Does the argument “delimiter”, in the example, do something specific, or was it just a convenient word to keep the argument field from being empty?
Yes, it describes the string to split on, whether a single character or multiple characters. The default form of the method takes no argument and splits on space characters. We cannot split on an empty string.
str.split() # split on spaces
str.split('c') # split on 'c'
str.split("") # syntax error - empty delimiter
perfectly valid syntax
>>> 'abcdefg'.split('')
Traceback (most recent call last):
File "<pyshell#31>", line 1, in <module>
'abcdefg'.split('')
ValueError: empty separator
>>>
To split on an empty string, use list(str)
It’s valid python code, it’s not valid input for that method.
Thanks, I don’t think I fully understood what the word “delimiter” means. Not sure if it was defined earlier in the lessons, but after a Google search, I think I understand the concept behind it.
Your list helps me understand!
PS (Still new to all of this, so I apologize if I’m asking questions that seem obvious.)
D’oh! Not a syntax error. Sheesh.
I’m also still pretty new to this, and obviously this is months later.
But to my understanding the “delimiter” is basically the indicator of where you want it to be split.
so if you only put .split() it defaults to the white spaces.
or if you put .split(a) it will split at the ‘a’, which means ‘a’ is what is considered the delimiter.
A delimiter indicates an endpoint.
"a string"
'a string'
The quotes are delimiters.
A separator indicates what to split on.
>>> a = "*".join('mississippi')
>>> a
m*i*s*s*i*s*s*i*p*p*i
>>> b = a.split('*')
>>> b
mississippi
Correct me if i’m wong, but wouldn’t the last output in your message be a list?
[‘m’, ‘i’, ‘s’, ‘s’, ‘i’, ‘s’, ‘s’, ‘i’, ‘p’, ‘p’, ‘i’]
No, you’re not wrong. I left out a step, the ''.join(b)
part.
Ah, thank you! I should’ve posted the solution of ’ '.join(b) myself, could’ve helped others.

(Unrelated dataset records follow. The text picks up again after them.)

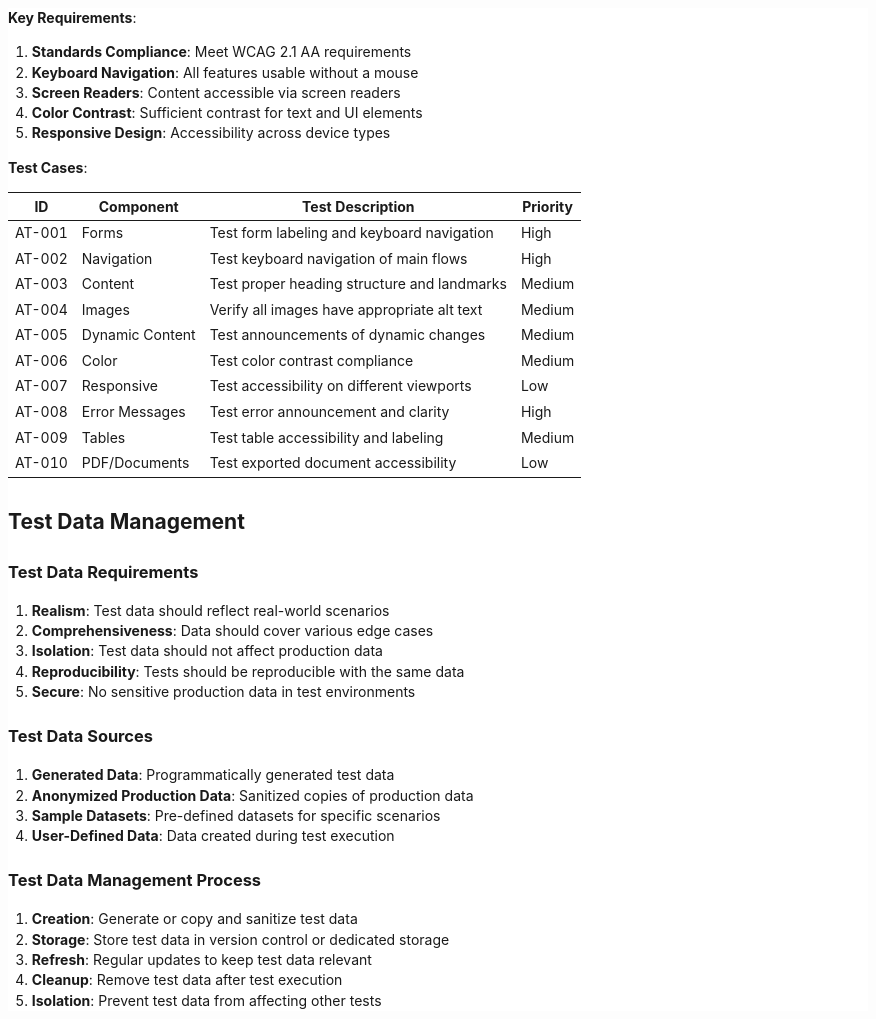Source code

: **Key Requirements**:
1. **Standards Compliance**: Meet WCAG 2.1 AA requirements
2. **Keyboard Navigation**: All features usable without a mouse
3. **Screen Readers**: Content accessible via screen readers
4. **Color Contrast**: Sufficient contrast for text and UI elements
5. **Responsive Design**: Accessibility across device types

**Test Cases**:

| ID | Component | Test Description | Priority |
|----|-----------|------------------|----------|
| AT-001 | Forms | Test form labeling and keyboard navigation | High |
| AT-002 | Navigation | Test keyboard navigation of main flows | High |
| AT-003 | Content | Test proper heading structure and landmarks | Medium |
| AT-004 | Images | Verify all images have appropriate alt text | Medium |
| AT-005 | Dynamic Content | Test announcements of dynamic changes | Medium |
| AT-006 | Color | Test color contrast compliance | Medium |
| AT-007 | Responsive | Test accessibility on different viewports | Low |
| AT-008 | Error Messages | Test error announcement and clarity | High |
| AT-009 | Tables | Test table accessibility and labeling | Medium |
| AT-010 | PDF/Documents | Test exported document accessibility | Low |

## Test Data Management

### Test Data Requirements

1. **Realism**: Test data should reflect real-world scenarios
2. **Comprehensiveness**: Data should cover various edge cases
3. **Isolation**: Test data should not affect production data
4. **Reproducibility**: Tests should be reproducible with the same data
5. **Secure**: No sensitive production data in test environments

### Test Data Sources

1. **Generated Data**: Programmatically generated test data
2. **Anonymized Production Data**: Sanitized copies of production data
3. **Sample Datasets**: Pre-defined datasets for specific scenarios
4. **User-Defined Data**: Data created during test execution

### Test Data Management Process

1. **Creation**: Generate or copy and sanitize test data
2. **Storage**: Store test data in version control or dedicated storage
3. **Refresh**: Regular updates to keep test data relevant
4. **Cleanup**: Remove test data after test execution
5. **Isolation**: Prevent test data from affecting other tests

Hi, ‘delimiter’ is a placeholder here. So, the meaning of ‘delimiter’ is a separator. You don’t actually type the word “delimiter”, you use whatever delimiter (separator) you want the split function to cut on.
You can tell it to split the string at a comma, a space, etc.
e.g.
random_string = " one, two and three, four"
split_random_string = random_string.split(",")
would print: [‘one’, ‘two and three’, ‘four’]
because it split the string at the ‘delimiter’ that I specified - the comma
To clarify,
delimiter => separator string => "..."
where ...
is the character string.
A delimiter is a boundary region (a character or set of characters) that is not included in the returned list.
a = "aaa@@@bbb@@@ccc@@@ddd"
b = a.split('@@@')
print (b)
['aaa', 'bbb', 'ccc', 'ddd']
In the above, @@@
is the delimiter.
Sorry, I should clarify - I understand what delimiter means.
I just want to know what the delimiter to separator string to … is suppose to represent
The separator string IS a delimiter. It is what keeps the parts we want separate.